Nonlinear dynamic analysis of a sandwich plate with S-FGM face sheets and homogeneous core subjected to harmonic excitation

In the present paper, for a sandwich plate with homogeneous core, the nonlinear dynamic response is analyzed in which material properties of functionally graded facesheets are varied in accordance with sigmoid law. The sandwich plate of various configurations is presumed to be built on Pasternak foundation and subjected to harmonic load. Equilibrium and compatibility equations are derived by taking into consideration the geometrical non-linearity in von Karman sense. The Airy's stress function and Galerkin method are used to solve geometric nonlinearity and implement the different edge conditions, respectively, for sandwich sigmoid function plate. A few numerical examples validate the accuracy of the present formulation with the results of available theory for different geometric parameters, elastic foundation, and plate configuration. A convergence study is performed to determine the number of terms in order to converge the solution, and it is deduced that considering the first four terms provides sufficient accuracy with average error less than 0.22% which is acceptable for any computation. The present paper is the first proposal to analyze the nonlinear dynamic characteristics of sandwich sigmoid function plate with homogeneous core and functionally graded material face sheets in ambient conditions.

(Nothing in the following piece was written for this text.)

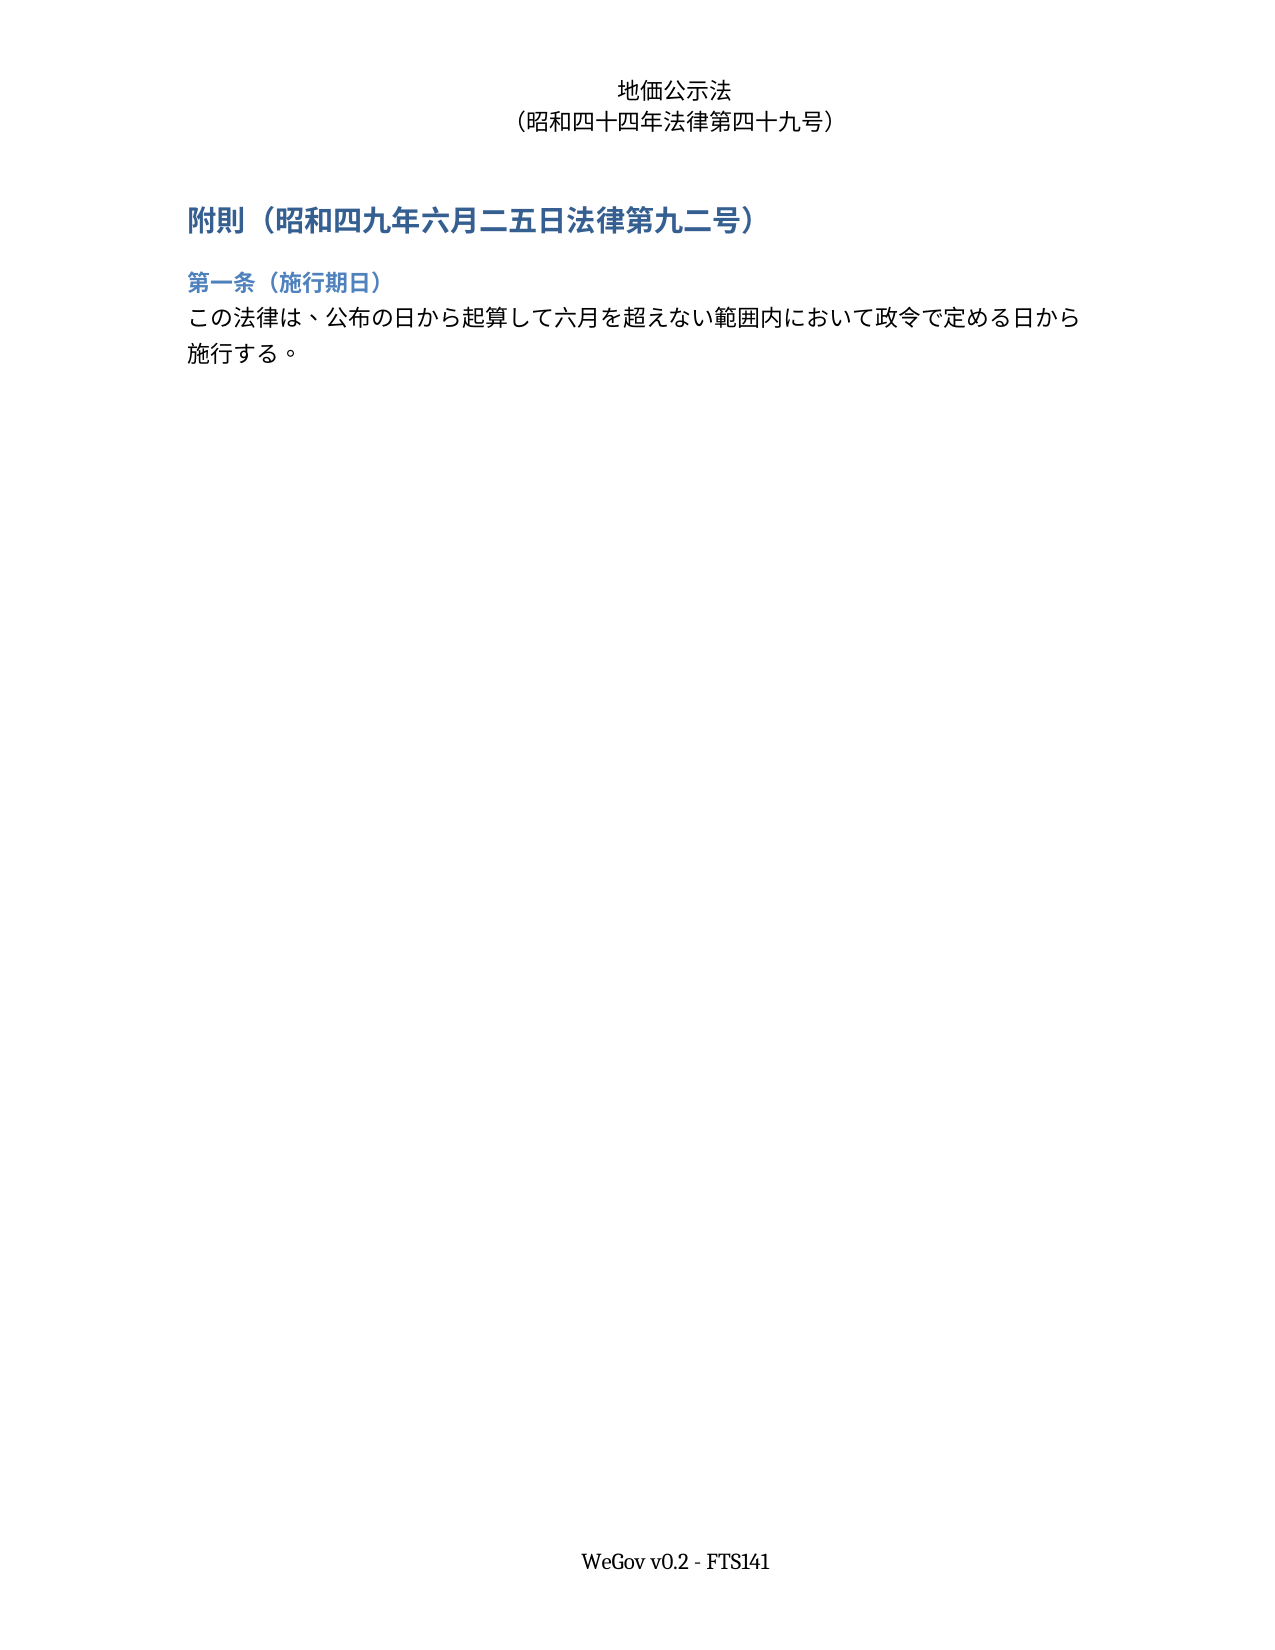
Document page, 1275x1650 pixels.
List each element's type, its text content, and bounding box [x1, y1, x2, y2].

This article is also new in its assessment of the plate behavior in terms of predicting the periodicity such as periodic, quasi-periodic, chaotic, etc. and analyzing the frequency-amplitude relation. The aforementioned prediction aids researchers in active control of plates and shells under dynamic loading. It is found that core thickness in the sandwich plate reduces the effect of the nonlinearity. Also, the plate configurations 1-0-1 and 1-8-1 show the sensitive features in the dynamic response with varying aspect factors and span-to-thickness ratios.